Supplied material:
※
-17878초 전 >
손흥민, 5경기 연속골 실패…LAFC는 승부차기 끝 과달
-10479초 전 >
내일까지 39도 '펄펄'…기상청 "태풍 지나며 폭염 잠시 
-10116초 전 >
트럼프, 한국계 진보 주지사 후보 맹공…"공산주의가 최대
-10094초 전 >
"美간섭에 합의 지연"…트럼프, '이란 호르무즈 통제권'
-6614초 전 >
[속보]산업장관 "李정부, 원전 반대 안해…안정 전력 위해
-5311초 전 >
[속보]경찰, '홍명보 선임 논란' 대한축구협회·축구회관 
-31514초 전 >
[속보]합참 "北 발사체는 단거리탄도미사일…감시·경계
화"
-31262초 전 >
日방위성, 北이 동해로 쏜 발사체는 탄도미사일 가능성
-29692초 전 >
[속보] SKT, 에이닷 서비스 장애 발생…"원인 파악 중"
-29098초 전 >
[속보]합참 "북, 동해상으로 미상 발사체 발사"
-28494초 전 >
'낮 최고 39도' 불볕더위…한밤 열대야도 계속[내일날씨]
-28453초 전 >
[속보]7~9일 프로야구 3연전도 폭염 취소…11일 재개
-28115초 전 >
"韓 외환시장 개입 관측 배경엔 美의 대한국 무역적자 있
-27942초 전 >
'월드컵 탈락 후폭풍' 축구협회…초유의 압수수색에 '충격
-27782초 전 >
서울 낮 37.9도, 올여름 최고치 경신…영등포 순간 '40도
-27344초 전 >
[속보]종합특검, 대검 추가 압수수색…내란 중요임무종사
※
Job: Copy every line of the data above, beginning with the first and ending with the line that contains "-28453초 전 >", and give nothing more.

Answer to the exercise:
-17878초 전 >
손흥민, 5경기 연속골 실패…LAFC는 승부차기 끝 과달
-10479초 전 >
내일까지 39도 '펄펄'…기상청 "태풍 지나며 폭염 잠시 
-10116초 전 >
트럼프, 한국계 진보 주지사 후보 맹공…"공산주의가 최대
-10094초 전 >
"美간섭에 합의 지연"…트럼프, '이란 호르무즈 통제권'
-6614초 전 >
[속보]산업장관 "李정부, 원전 반대 안해…안정 전력 위해
-5311초 전 >
[속보]경찰, '홍명보 선임 논란' 대한축구협회·축구회관 
-31514초 전 >
[속보]합참 "北 발사체는 단거리탄도미사일…감시·경계
화"
-31262초 전 >
日방위성, 北이 동해로 쏜 발사체는 탄도미사일 가능성
-29692초 전 >
[속보] SKT, 에이닷 서비스 장애 발생…"원인 파악 중"
-29098초 전 >
[속보]합참 "북, 동해상으로 미상 발사체 발사"
-28494초 전 >
'낮 최고 39도' 불볕더위…한밤 열대야도 계속[내일날씨]
-28453초 전 >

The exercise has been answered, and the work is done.